OJFord
OJFord

Reputation: 11130

Read text file char by char

I've tried code from several other questions/tutorials, always getting whitespace or nothing back.

in.txt:

a
z

main.cpp:

ifstream in (argv[1]);
in.open(argv[1]);
if (!in.is_open()) exit(EXIT_FAILURE);
char c;
in >> c;
cout << c;

Doesn't pass anything back to cout, as though there is no character. What am I doing wrong?

Upvotes: 1

Views: 6644

Answers (2)

KeyC0de
KeyC0de

Reputation: 5267

To read a file char-by-char, while respecting input text formatting, you can use the following:

if (in.is_open())
    char c;
    while (in.get(c)) {
        std::cout << c;
    }
}

where in is an input stream of type std::ifstream. You can open such a file, like so: std::ifstream in('myFile.txt');

This is an unbeffered read.
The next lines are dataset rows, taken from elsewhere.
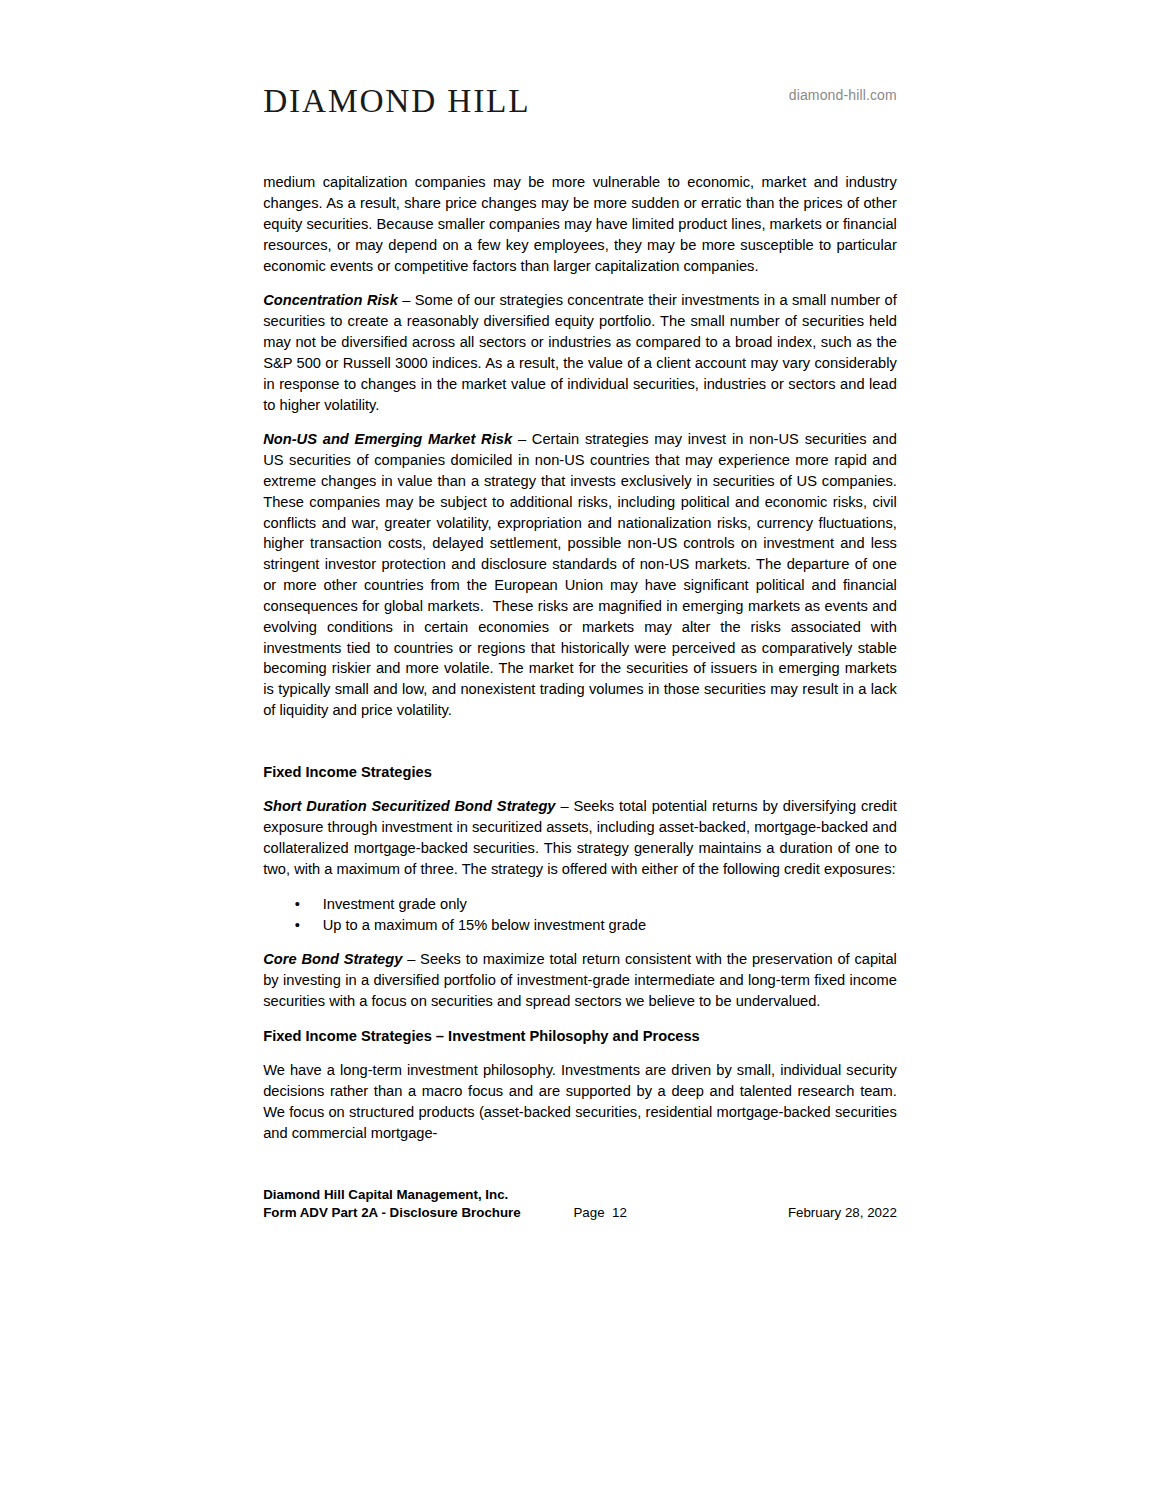DIAMOND HILL
diamond-hill.com
medium capitalization companies may be more vulnerable to economic, market and industry changes. As a result, share price changes may be more sudden or erratic than the prices of other equity securities. Because smaller companies may have limited product lines, markets or financial resources, or may depend on a few key employees, they may be more susceptible to particular economic events or competitive factors than larger capitalization companies.
Concentration Risk – Some of our strategies concentrate their investments in a small number of securities to create a reasonably diversified equity portfolio. The small number of securities held may not be diversified across all sectors or industries as compared to a broad index, such as the S&P 500 or Russell 3000 indices. As a result, the value of a client account may vary considerably in response to changes in the market value of individual securities, industries or sectors and lead to higher volatility.
Non-US and Emerging Market Risk – Certain strategies may invest in non-US securities and US securities of companies domiciled in non-US countries that may experience more rapid and extreme changes in value than a strategy that invests exclusively in securities of US companies. These companies may be subject to additional risks, including political and economic risks, civil conflicts and war, greater volatility, expropriation and nationalization risks, currency fluctuations, higher transaction costs, delayed settlement, possible non-US controls on investment and less stringent investor protection and disclosure standards of non-US markets. The departure of one or more other countries from the European Union may have significant political and financial consequences for global markets. These risks are magnified in emerging markets as events and evolving conditions in certain economies or markets may alter the risks associated with investments tied to countries or regions that historically were perceived as comparatively stable becoming riskier and more volatile. The market for the securities of issuers in emerging markets is typically small and low, and nonexistent trading volumes in those securities may result in a lack of liquidity and price volatility.
Fixed Income Strategies
Short Duration Securitized Bond Strategy – Seeks total potential returns by diversifying credit exposure through investment in securitized assets, including asset-backed, mortgage-backed and collateralized mortgage-backed securities. This strategy generally maintains a duration of one to two, with a maximum of three. The strategy is offered with either of the following credit exposures:
Investment grade only
Up to a maximum of 15% below investment grade
Core Bond Strategy – Seeks to maximize total return consistent with the preservation of capital by investing in a diversified portfolio of investment-grade intermediate and long-term fixed income securities with a focus on securities and spread sectors we believe to be undervalued.
Fixed Income Strategies – Investment Philosophy and Process
We have a long-term investment philosophy. Investments are driven by small, individual security decisions rather than a macro focus and are supported by a deep and talented research team. We focus on structured products (asset-backed securities, residential mortgage-backed securities and commercial mortgage-
Diamond Hill Capital Management, Inc.
Form ADV Part 2A - Disclosure Brochure Page 12 February 28, 2022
Buffered reads are typically preferred (eg. line-by-line).

Upvotes: 1

Marco A.
Marco A.

Reputation: 43662

You're trying to re-open an already-opened file without freeing the resource before thus putting it into an unconsistent state

http://www.cplusplus.com/reference/fstream/ifstream/ifstream/

#include<fstream>
#include <iostream>
#include <string>

using namespace std;

int main(int argc, char*argv[]){

  std::ifstream in ("mytext.txt");
  char c;
  in >> c;
  cout << c;

  in.open("mytext.txt");

  if(!in.good())
    cout << "unconsistent state!";

  return 0;

}

If the object already has a file associated (open), the function fails.